Domenica, il presidente della Fed Jerome Powell ha rivelato che il Dipartimento di Giustizia aveva avviato un’indagine penale sulla ristrutturazione da 2,5 miliardi di dollari del quartier generale della banca centrale. Powell ha affermato che l’indagine è stata un attacco politico in risposta al rifiuto della Fed di piegarsi alle pressioni di Trump per abbassare ulteriormente e più rapidamente i tassi di interesse.
Martedì, i capi delle banche centrali globali – tra cui Andrew Bailey della Banca d’Inghilterra e la presidente della Banca centrale europea Christine Lagarde – hanno rilasciato una dichiarazione congiunta in difesa di Powell.
Trichet ha paragonato il trattamento di Powell al modo in cui viene condotta la politica monetaria in alcuni mercati emergenti con istituzioni deboli, avvertendo che “la situazione è estremamente grave”.
“Una Federal Reserve che sia il servitore più obbediente del ramo esecutivo non è ciò che ci si aspetta dalla Costituzione degli Stati Uniti. La Fed dipende dal Congresso, non dal ramo esecutivo”, ha detto.
Il governatore della Banca di Finlandia Olli Rehn ha affermato che l’indipendenza della banca centrale è una “pietra angolare” della stabilità finanziaria e dei prezzi. Ha messo in guardia contro un aumento strutturale dell’inflazione globale se la credibilità della Fed viene minata, sottolineando l’importanza sistemica degli Stati Uniti nell’economia mondiale.
“Ciò avrebbe certamente conseguenze globali e ovviamente tutti noi, inclusa l’Europa, dovremmo tenerne conto nelle nostre decisioni per salvaguardare la stabilità dei prezzi e la stabilità economica in modo più ampio”, ha detto mercoledì Rehn al programma “Squawk Field Europe” della CNBC.
“Grande vulnerabilità”
Trichet ha evidenziato il “consenso bipartisan” negli Stati Uniti a “spendere sempre di più” come un fattore chiave che contribuisce alla vulnerabilità economica e politica, mentre gli investitori diventano diffidenti nei confronti del finanziamento dei deficit e degli enormi rapporti debito/PIL.
“Ciò che osservate a livello degli Stati Uniti è vero, più o meno, anche a livello dell’intera economia globale.

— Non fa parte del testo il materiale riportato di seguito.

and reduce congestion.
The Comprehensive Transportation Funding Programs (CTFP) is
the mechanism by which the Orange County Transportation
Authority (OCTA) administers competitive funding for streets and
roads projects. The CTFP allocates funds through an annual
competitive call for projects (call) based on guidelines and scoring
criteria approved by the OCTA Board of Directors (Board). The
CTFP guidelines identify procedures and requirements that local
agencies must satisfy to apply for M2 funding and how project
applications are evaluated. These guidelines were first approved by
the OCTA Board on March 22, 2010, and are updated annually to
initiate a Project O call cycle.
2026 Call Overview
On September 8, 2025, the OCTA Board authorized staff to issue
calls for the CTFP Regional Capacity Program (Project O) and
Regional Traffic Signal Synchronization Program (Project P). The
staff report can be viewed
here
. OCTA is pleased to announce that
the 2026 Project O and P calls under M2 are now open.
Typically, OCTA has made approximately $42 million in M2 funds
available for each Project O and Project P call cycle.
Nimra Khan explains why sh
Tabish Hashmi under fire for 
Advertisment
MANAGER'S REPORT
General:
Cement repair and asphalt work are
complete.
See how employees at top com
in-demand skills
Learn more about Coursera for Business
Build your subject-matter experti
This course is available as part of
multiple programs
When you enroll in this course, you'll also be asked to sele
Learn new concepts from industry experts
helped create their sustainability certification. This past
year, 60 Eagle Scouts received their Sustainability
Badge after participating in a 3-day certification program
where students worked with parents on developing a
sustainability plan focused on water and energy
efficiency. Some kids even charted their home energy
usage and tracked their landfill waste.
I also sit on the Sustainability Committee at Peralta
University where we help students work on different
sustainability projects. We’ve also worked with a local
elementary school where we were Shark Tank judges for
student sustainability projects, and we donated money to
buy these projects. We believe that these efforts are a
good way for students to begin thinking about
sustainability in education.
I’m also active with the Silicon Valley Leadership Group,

Ci troviamo in una situazione in cui il debito in essere in proporzione al PIL, pubblico e privato, è più elevato in questo momento… [than] poco prima del crollo di Lehman Brothers”, ha detto.
“Il mercato è fin troppo calmo considerati i rischi che esistono là fuori.”
Trichet ha affermato che, se la Fed venisse messa in ginocchio come il “servitore più obbediente” del presidente, ciò potrebbe essere “molto dannoso per l’intera stabilità dell’economia globale e per la finanza dell’economia globale”.
Ha aggiunto: “Ci troviamo in una situazione di grande vulnerabilità dell’economia globale. Dobbiamo anche tenerne conto. È uno dei motivi per cui la destabilizzazione del rapporto tra il ramo esecutivo e la Federal Reserve negli Stati Uniti… è estremamente preoccupante, estremamente preoccupante senza dubbio.”

Citi ha avvertito che i rischi per l’indipendenza della banca centrale dai governi populisti potrebbero diffondersi anche oltre gli Stati Uniti
Poiché la scadenza media ponderata dei gilt e dei titoli di stato europei continua advert accorciarsi, con un minor numero di investitori che desiderano acquistare titoli a 30 anni a lungo termine, i costi del servizio del debito sono diventati più sensibili alle decisioni sui tassi di politica monetaria, hanno scritto in una nota di martedì.
Ciò, a sua volta, potrebbe portare a una maggiore pressione da parte dei futuri governi populisti verso l’abbassamento dei tassi, hanno aggiunto, scrivendo: “Sebbene l’indipendenza della BCE e della BoE non sia attualmente in discussione, ciò non può essere dato per scontato a lungo termine”.